Masa 18 bulan terakhir sungguh merupakan masa yang penuh dengan naik dan turun seperti roller coaster. Saya mendapati diri saya 18 bulan yang lalu sebagai seorang idealis … kemudian menjadi pesimis. Pada 1 Juli 2006, saya merasa kembali berada di puncak; saya berharap itu adalah satu hari yang kelak akan menjadi satu tonggak sejarah, saat ketika sebuah manifesto dibacakan, sebuah penjabaran sistematis pertama yang dikemukakan di depan umum terhadap visi yang ada. Tetapi ternyata masa itu hanya berlangsung sekitar 1 jam … bahkan mungkin kurang. Seperti roller coaster, semua segera meluncur turun. Rangkaian peristiwa yang terjadi sesudah itu membuat saya akhirnya menjadi apatis.

Sempat ada beberapa cercah harapan, tetapi pada akhirnya saya berkesimpulan: tidak ada lagi gunanya berupaya, tidak ada lagi gunanya berhadap di unit ini. Semua sudah pupus, setiap cercah harapan yang membangkitkan semangat ternyata berlalu dan terbukti kebohongan belaka. Janji-janji tidak pernah ditepati. Perilaku lama berulang kembali. Kejahatan menjadi bagian intrinsik dari sistem.

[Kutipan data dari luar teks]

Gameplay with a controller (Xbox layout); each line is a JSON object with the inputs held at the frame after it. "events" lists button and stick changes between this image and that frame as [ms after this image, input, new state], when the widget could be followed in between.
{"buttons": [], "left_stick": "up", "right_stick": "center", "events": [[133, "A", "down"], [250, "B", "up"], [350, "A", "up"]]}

Kini saya menjadi seorang fatalis. Memang, saya masih menunggu bulan Desember berlalu sebab masih ada satu janji yang seharusnya ditepati di bulan ini tanpa menyebutkan tanggal, tetapi nampaknya janji itu pun tidak akan dipenuhi. Dan jadilah saya seorang fatalis: apa yang terjadi, terjadilah. Dalam masa 18 bulan ini, saya sudah belajar untuk berkata, "Saya tidak peduli!" dan sekarang saya bahkan bisa berkata dengan lebih tenang, "Saya tidak peduli." Dengan membuat tanda seru menjadi titik, rasanya saya sudah menjadi fatalis sejati.

Kini saatnya memikirkan ke mana melangkah. Tetapi bersamaan dengan itu ada satu tugas yang cukup menantang: bagaimana melangkah tidak hanya sendirian, tetapi menyelamatkan orang-orang lain yang mengerti betul apa panggilan mereka, orang-orang yang jiwanya di sini, orang-orang yang bisa diandalkan menjadi harapan bagi masa depan … ya, bagaimana caranya menyelamatkan mereka dari kapal yang segera akan tenggelam ini.

Dec
17
Filed Under (Uncategorized) by akiskandar on 17-12-2006

Politik kantor. Benar-benar dahsyat. Hari ini seorang kawan bercerita dan berbagi berbagai masalah dan pergumulannya. Saya teringat kepada pengalaman saya dalam kurun waktu hampir empat tahun ini. Sejak pertama kali saya masuk ke tempat kerja saya, saya sekonyong-konyong mendapati diri saya nyaris selalu berada di tengah sorotan. Bukan saja dari murid, tetapi juga dari guru-guru. Sungguh mengherankan bagaimana kata-kata yang saya ucapkan di dalam ruang kelas dalam waktu yang sangat singkat bisa terdengar oleh orang-orang di pusat, oleh orang-orang yayasan. Bukan cuma kata-kata saya, bahkan tindak-tanduk saya pun dalam waktu singkat terinformasikan kepada mereka. Entah ini harus dipandang dengan rasa kesal dan curiga atau dengan rasa syukur. Memang, rasanya sebagian besar (kalau bukan semua) itu dilatarbelakangi oleh rasa iri hati dan keinginan untuk menjatuhkan. Tetapi kenyataan berbicara lain karena dalam setiap kasus citra saya dikuatkan dan dipertegas dan saya pun terus melaju.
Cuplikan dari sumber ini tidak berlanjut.